>> BEGIN SELECTED PASSAGE

Figure 12b shows the resistivity of IR-sintered silver joints after different sintering times. With the sintering time increasing, the resistivity of the IR-sintered silver joints decreased at first and then stabilized. To obtain silver joints with a low resistivity, the sintering should not last less than 45 min.

Figure 12c presents the resistivity of IR-sintered silver joints under different heating rates. As the heating rate increases, the resistivity of the silver joints initially rises and then decreases, reaching a peak at a heating rate of 26 °C/min. This phenomenon is consistent with the trend of the shear strength of the silver joints with heating rate.

The resistivity of silver joints sintered under different atmospheres is shown in Figure 12d. It can be observed that the resistivity of IR and traditional silver joints sintered in a nitrogen atmosphere is lower than that of those sintered in an air atmosphere. Moreover, the resistivity of silver joints obtained by IR sintering in the nitrogen atmosphere is 20.23% lower than those sintered in the air atmosphere, while the traditional silver joints exhibit a difference of 38.44%, indicating that the sintering atmosphere has less impact on the resistivity of IR-sintered joints.

Figure 12e illustrates the influence of preheating temperature on the resistivity of silver joints obtained through IR sintering and traditional sintering, respectively. It can be observed that, as the preheating temperature increases, the resistivity of the silver joints gradually decreases. It is worth noting that the resistivity of IR-sintered silver joints remains relatively stable at different preheating temperatures. In contrast, the lowest resistivity for the traditionally sintered silver joints is attained at 130 °C with a fluctuation of 46.15%. These results indicate that, compared to the traditional sintering process, IR sintering is less sensitive to preheating temperature due to its ability to promote the volatilization of organic solvents within the silver paste [26].

3.3. Performance of Power Device

To investigate the influence of IR sintering on the performance of power devices, the GaN die was bonded to the substrate using an IR sintering process, followed by system-in-package (SOP) encapsulation. Figure 13 illustrates the cross-sectional schematic of the SOP package, while Figure 13b,c show the internal and external physical top views of the SOP package. The packaging components of the GaN power device include the GaN die, the SOP lead frame, the micron-scale silver solder joints, gold wires, etc.

3.3.1. Thermal Resistance

The conduction resistance of a GaN power device is significantly influenced by its operating temperature. Excessive operating temperatures can cause performance degradation or the malfunction of the device. Therefore, the thermal dissipation capability and temperature distribution of power devices were investigated in this paper.

The power supply voltage of the GaN power device was set to 13.5 V and the load resistance was set to 2.1 Ω. An infrared thermal analyzer was used to detect the operating temperature of the GaN power device. The infrared thermal image of the power device is shown in Figure 14a. It can be observed that when the power device reaches a stable operating condition, the highest temperature appeared at the center of the operational region, gradually decreasing towards the edges of the power device. The maximum operating temperature was 59 °C.

>> END SELECTED PASSAGE
>> BEGIN ENTRIES

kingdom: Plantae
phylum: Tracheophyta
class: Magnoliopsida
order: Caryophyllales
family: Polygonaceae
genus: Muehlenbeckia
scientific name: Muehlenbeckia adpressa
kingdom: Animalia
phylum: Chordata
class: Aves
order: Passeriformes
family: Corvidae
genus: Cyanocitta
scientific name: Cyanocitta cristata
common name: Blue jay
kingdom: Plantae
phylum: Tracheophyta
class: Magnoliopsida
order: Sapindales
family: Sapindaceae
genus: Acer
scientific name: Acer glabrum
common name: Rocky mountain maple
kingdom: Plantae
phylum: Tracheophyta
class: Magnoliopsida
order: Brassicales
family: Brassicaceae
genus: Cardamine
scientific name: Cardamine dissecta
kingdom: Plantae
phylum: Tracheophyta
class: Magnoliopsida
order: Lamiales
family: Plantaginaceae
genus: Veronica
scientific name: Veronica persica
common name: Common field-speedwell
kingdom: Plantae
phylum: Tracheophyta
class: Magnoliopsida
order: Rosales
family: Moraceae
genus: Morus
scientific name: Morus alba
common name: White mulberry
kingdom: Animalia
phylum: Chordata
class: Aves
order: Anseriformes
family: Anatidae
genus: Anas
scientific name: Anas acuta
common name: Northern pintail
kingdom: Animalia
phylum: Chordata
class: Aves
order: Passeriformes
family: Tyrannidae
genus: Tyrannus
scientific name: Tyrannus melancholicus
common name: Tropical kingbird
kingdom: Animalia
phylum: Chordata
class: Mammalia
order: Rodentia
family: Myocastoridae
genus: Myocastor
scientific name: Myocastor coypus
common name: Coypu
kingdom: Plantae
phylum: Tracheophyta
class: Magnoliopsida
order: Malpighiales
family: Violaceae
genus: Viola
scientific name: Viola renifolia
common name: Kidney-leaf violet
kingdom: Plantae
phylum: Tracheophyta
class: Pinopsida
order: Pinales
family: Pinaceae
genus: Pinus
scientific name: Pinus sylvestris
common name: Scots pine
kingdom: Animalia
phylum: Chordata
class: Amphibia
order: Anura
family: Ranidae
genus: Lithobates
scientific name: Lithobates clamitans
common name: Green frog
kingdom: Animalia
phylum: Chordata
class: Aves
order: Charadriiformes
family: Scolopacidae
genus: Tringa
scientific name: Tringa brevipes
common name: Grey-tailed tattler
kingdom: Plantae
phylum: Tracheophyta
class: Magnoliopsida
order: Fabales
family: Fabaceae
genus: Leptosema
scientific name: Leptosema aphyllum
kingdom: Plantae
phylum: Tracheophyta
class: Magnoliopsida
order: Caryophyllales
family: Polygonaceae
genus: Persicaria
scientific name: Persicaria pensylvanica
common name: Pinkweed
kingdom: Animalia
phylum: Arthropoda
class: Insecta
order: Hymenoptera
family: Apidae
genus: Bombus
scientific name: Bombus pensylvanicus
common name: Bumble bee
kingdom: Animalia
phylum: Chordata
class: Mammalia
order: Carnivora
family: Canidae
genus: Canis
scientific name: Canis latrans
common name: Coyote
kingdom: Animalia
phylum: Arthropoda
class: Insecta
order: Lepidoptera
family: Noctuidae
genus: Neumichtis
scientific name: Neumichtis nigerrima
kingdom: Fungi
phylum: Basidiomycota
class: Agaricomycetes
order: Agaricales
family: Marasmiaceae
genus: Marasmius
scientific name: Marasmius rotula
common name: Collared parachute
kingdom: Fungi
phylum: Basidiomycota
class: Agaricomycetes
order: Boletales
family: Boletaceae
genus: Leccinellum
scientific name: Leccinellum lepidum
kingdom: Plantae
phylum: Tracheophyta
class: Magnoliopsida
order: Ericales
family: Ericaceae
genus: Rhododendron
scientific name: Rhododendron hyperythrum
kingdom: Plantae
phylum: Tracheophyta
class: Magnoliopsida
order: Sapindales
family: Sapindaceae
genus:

>> END ENTRIES

* _GOAL 1_
Repeat the stretch of the silver sintering passage from "3.3. Performance of" through "in this paper.".
* _GOAL 2_
Write what comes next in the passage on IR-sintered silver joints and GaN power devices, starting after its final sentence.

* _EXERCISE OUTPUT 1_
3.3. Performance of Power Device

To investigate the influence of IR sintering on the performance of power devices, the GaN die was bonded to the substrate using an IR sintering process, followed by system-in-package (SOP) encapsulation. Figure 13 illustrates the cross-sectional schematic of the SOP package, while Figure 13b,c show the internal and external physical top views of the SOP package. The packaging components of the GaN power device include the GaN die, the SOP lead frame, the micron-scale silver solder joints, gold wires, etc.

3.3.1. Thermal Resistance

The conduction resistance of a GaN power device is significantly influenced by its operating temperature. Excessive operating temperatures can cause performance degradation or the malfunction of the device. Therefore, the thermal dissipation capability and temperature distribution of power devices were investigated in this paper.

* _EXERCISE OUTPUT 2_
When a voltage is applied to the gate of the GaN power device, two-dimensional electron gas (2DEG) forms inside the GaN power device, resulting in current flow. Under the influence of the thermal effect, thermal electrons are generated within the GaN device. As the temperature rises, the motion of hot electrons intensifies, leading to collisions with the lattice, resulting in the generation of phonons. Phonons, in turn, undergo scattering, generating more hot electrons, achieving the transfer of thermal energy [27]. During the operation of the GaN power device, the highest electric field occurs at the gate region. Thus, the collisions between electrons, phonons, and the lattice occur most frequently in the gate region, forming the primary heat source. In practical applications, it is crucial to focus on the heat generation in this region [28].

The infrared thermal image of a traditionally sintered GaN power device is shown in Figure 14b. Compared to GaN power devices obtained through IR sintering, the traditionally sintered GaN power device exhibits more hotspots, and its highest operating temperature rises 14 °C, which indicates that the IR-sintered silver joints have lower resistance, enhancing the thermal performance of the GaN power device.

3.3.2. Electrical Performance

The DC performance of a GaN power device was tested firstly when the power supply voltage was set to 13.5 V, and the load resistance was set to 2.1 Ω. Figure 15 shows the DC characteristics curve of the GaN power device. It can be seen that the threshold voltage for the input signal to switch the device into the on-state is 2.9 V. Under normal operation, the gate-source voltage of the GaN power transistor is 4.3 V and the output current is 6.415 A. It is worth noting that the on-state conduction resistance of the GaN power device is only 4 mΩ, indicating that the GaN power device exhibits a low resistance when it is on, enabling more efficient power transfer and lower power consumption. This low on-state resistance is one of the advantages of GaN power devices, providing improved switching performance and power efficiency.

Furthermore, during the testing process, as the power supply voltage gradually increases, the voltage drop of the GaN power device also increases. From calculations, it can be determined that, under such a circumstance, the on-state resistance of the GaN power device increases continuously, as depicted in Figure 16. This indicates that, during the testing process, the on-state resistance of the GaN power device increases with rising temperature due to thermal effects, leading to performance degradation.

A GaN power device obtained through a traditional silver sintering process was also tested. Under the same operating conditions, the GaN power device obtained through the IR sintering process exhibited lower on-state resistance compared to the power device obtained through the traditional sintering process. This indicates that the IR sintering process improves the quality of the silver joint, thereby improving the performance of the GaN power device under high-power conditions.

The dynamic performance of GaN power devices was also tested in this paper. The equipment used in the testing is shown in Figure 17, including the function generator, DC power supply, and digital filter.

The frequency range of the input signal was set from 1 MHz to 10 MHz. The test results are presented in Figure 18, where Figure 18a–d correspond to the test results at input frequencies of 1 MHz, 3 MHz, 5 MHz, and 10 MHz, respectively. In Figure 18, Channel 1 displays the output signal waveform of the GaN power device, while Channel 2 shows the input signal waveform.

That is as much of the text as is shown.